PASSAGE DU TEXTE:

Un cinéma libéré qui ouvre toutes les portes

Enquête sur un citoyen au-desus de tous soupçons de Elio Petri

Un cinéma de la Méditerranée de cœur et de sang. Au-delà de la diversité des expressions, les films issus du rivage méditerranéen présentent la particularité de se nourrir de la réalité. Le premier week-end de cette 31e édition en a offert un exemple significatif. Agora, le film de Alejandro Amenabar, a ouvert le festival dans une veine humaniste. L’action se situe à Alexandrie au IVe siècle après J-C, à l’heure où la révolte des chrétiens va faire reculer pour plusieurs siècles le savoir de ce berceau culturel méditerranéen. Le péplum met en jeu la question du pouvoir tyrannique politique et religieux qui légitime le désordre et astreint au silence toute forme de liberté qui le contrarie.

CONSIGNE DE TRAVAIL 1: Recopiez le passage de l'article sur le cinéma méditerranéen qui commence à « Enquête sur un » et se termine à « qui le contrarie. ».
CONSIGNE DE TRAVAIL 2: Dites si chacune des affirmations suivantes concorde avec l'article sur le cinéma méditerranéen, en répondant par oui ou par non et en citant les mots décisifs de l'article. (a) Le film Agora a ouvert le festival. (b) L'action d'Agora se déroule à Rome. (c) Le festival en est à sa 30e édition.
CONSIGNE DE TRAVAIL 3: Selon l'article sur le cinéma méditerranéen, de quoi se nourrissent les films issus du rivage méditerranéen ?

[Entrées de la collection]
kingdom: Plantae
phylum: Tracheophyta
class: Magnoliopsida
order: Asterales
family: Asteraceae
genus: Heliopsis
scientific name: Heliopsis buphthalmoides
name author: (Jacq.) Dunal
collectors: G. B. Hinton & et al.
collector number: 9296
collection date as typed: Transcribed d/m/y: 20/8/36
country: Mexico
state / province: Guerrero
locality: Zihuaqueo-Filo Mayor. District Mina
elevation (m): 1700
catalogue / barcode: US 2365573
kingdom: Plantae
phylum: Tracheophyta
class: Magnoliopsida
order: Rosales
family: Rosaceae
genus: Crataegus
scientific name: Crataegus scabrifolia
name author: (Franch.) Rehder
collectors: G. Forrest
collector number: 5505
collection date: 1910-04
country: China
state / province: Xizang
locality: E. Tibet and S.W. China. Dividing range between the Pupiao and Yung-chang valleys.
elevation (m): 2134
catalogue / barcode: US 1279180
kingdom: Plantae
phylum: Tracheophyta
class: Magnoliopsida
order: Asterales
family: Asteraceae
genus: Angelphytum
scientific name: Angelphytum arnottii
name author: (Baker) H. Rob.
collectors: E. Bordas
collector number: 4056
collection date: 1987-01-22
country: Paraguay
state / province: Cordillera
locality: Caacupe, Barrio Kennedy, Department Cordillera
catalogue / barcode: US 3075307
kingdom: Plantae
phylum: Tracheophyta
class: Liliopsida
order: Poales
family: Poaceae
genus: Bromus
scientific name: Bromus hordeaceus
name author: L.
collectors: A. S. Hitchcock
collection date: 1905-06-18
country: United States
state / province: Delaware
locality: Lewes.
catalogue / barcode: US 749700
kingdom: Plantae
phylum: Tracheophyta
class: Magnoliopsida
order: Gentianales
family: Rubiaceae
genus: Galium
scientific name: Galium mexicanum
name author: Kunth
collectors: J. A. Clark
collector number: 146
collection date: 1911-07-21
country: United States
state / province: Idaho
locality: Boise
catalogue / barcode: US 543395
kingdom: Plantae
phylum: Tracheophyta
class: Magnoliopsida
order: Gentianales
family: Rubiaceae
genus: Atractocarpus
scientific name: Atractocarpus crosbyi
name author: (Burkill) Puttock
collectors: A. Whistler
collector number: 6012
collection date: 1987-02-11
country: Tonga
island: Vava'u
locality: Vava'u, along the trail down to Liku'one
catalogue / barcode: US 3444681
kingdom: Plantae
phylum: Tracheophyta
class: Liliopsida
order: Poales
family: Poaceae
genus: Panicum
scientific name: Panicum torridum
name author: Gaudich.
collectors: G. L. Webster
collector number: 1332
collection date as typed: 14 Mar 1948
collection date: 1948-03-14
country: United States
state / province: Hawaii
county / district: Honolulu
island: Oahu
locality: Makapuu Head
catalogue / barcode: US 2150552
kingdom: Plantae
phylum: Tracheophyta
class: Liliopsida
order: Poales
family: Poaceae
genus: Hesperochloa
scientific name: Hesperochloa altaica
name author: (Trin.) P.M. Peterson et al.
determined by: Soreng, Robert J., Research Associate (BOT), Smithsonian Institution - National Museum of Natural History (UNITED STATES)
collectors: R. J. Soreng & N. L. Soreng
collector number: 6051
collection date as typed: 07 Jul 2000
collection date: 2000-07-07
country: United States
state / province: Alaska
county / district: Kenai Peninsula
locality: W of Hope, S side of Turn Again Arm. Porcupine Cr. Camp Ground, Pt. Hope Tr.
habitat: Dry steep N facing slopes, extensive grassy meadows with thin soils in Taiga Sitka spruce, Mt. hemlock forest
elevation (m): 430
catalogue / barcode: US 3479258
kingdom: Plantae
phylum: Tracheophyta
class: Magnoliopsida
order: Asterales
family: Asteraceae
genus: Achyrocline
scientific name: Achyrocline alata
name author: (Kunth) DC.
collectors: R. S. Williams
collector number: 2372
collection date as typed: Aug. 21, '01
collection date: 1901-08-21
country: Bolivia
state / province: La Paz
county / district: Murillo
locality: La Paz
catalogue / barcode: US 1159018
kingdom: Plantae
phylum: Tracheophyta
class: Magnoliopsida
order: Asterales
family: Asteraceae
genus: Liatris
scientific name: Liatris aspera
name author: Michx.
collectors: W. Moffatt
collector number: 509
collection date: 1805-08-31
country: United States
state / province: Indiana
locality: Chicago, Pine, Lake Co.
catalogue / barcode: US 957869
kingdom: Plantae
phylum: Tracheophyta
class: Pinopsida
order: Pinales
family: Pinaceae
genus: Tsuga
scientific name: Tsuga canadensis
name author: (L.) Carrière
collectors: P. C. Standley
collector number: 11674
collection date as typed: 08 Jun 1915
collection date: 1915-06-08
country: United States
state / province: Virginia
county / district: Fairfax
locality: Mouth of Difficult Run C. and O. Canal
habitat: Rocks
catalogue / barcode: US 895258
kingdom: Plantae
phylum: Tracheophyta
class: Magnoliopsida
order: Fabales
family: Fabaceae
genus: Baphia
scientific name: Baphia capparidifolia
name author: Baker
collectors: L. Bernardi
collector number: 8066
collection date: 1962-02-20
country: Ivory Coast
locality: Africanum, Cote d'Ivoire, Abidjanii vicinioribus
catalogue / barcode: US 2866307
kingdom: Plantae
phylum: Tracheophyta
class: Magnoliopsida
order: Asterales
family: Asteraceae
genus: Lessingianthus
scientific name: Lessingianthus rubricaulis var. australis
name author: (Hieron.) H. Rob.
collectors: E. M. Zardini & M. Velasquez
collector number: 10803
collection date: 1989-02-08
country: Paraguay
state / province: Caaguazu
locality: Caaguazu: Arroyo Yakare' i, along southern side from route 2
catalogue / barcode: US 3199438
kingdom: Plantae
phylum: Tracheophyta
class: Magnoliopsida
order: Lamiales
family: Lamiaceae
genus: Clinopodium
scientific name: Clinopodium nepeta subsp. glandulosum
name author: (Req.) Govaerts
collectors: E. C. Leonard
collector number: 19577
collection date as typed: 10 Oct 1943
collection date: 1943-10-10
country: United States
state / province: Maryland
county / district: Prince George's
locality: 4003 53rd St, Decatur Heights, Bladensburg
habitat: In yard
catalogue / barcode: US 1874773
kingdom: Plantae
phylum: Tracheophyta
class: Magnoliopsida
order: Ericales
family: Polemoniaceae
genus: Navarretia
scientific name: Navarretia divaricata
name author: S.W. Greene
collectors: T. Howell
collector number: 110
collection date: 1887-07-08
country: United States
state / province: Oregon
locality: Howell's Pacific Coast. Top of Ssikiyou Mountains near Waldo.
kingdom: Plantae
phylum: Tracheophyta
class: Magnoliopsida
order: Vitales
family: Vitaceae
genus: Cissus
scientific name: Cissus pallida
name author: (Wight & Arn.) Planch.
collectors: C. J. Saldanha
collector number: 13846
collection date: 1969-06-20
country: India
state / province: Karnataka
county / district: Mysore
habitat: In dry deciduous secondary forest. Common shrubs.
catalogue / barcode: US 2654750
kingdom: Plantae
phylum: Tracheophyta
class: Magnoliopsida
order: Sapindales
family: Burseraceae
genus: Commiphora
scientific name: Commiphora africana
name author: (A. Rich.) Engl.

ZONE DE RÉPONSE 1:
Enquête sur un citoyen au-desus de tous soupçons de Elio Petri

Un cinéma de la Méditerranée de cœur et de sang. Au-delà de la diversité des expressions, les films issus du rivage méditerranéen présentent la particularité de se nourrir de la réalité. Le premier week-end de cette 31e édition en a offert un exemple significatif. Agora, le film de Alejandro Amenabar, a ouvert le festival dans une veine humaniste. L’action se situe à Alexandrie au IVe siècle après J-C, à l’heure où la révolte des chrétiens va faire reculer pour plusieurs siècles le savoir de ce berceau culturel méditerranéen. Le péplum met en jeu la question du pouvoir tyrannique politique et religieux qui légitime le désordre et astreint au silence toute forme de liberté qui le contrarie.

ZONE DE RÉPONSE 2:
(a) Oui : « Agora, le film de Alejandro Amenabar, a ouvert le festival dans une veine humaniste. »
(b) Non : « L’action se situe à Alexandrie au IVe siècle après J-C ».
(c) Non : « Le premier week-end de cette 31e édition ».

ZONE DE RÉPONSE 3: Ils se nourrissent de la réalité.